(Body or hand keypoint data)
= Beginning of Section =

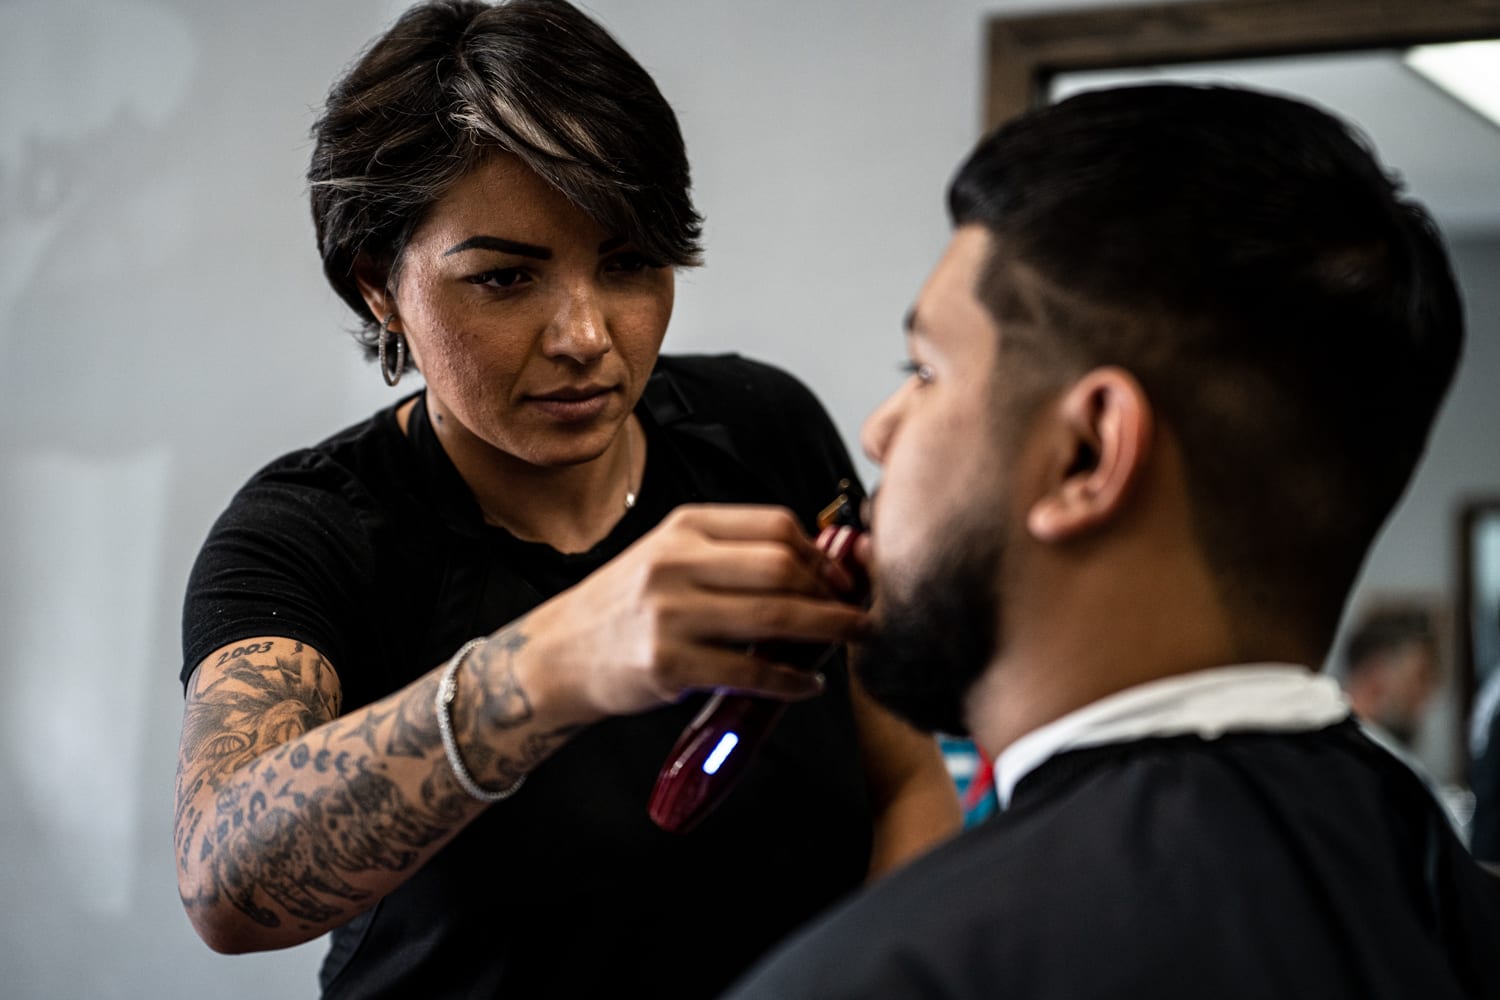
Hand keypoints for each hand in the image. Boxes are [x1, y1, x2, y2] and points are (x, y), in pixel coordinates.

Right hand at [523, 505, 868, 720]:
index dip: (822, 552)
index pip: (775, 525)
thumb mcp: (669, 556)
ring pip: (775, 617)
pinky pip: (749, 671)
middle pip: (783, 566)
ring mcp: (670, 614)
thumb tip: (816, 563)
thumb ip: (729, 553)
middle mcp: (676, 562)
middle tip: (859, 611)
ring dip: (828, 631)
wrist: (559, 654)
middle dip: (834, 592)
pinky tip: (808, 684)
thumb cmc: (626, 605)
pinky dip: (790, 680)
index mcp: (684, 527)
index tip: (844, 576)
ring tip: (853, 639)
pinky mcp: (667, 665)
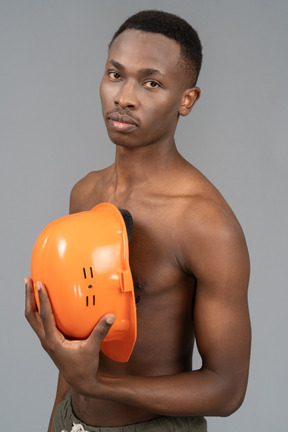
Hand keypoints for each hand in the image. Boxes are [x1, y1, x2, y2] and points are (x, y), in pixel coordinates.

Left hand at [24, 277, 115, 394]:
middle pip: (30, 315)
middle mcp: (46, 339)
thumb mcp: (92, 348)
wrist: (80, 382)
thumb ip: (100, 331)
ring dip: (31, 302)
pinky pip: (40, 321)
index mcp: (53, 341)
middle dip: (28, 297)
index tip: (39, 284)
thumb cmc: (84, 367)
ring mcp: (46, 339)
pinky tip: (44, 301)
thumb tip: (110, 316)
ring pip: (33, 318)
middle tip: (28, 280)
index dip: (42, 299)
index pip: (44, 316)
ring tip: (31, 287)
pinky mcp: (50, 339)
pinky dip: (39, 309)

= End of Section =

**Exercise directions:** Whenever a line of the entries contains the string "pinky", copy that line.

**Answer space:**
pinky pip: (749, 671)
pinky tip: (808, 684)
pinky dip: (790, 680)
pinky mcp: (667, 665)
pinky pip: (40, 321)
pinky tip: (44, 301)
pinky mcp: (50, 339)
pinky dip: (39, 309)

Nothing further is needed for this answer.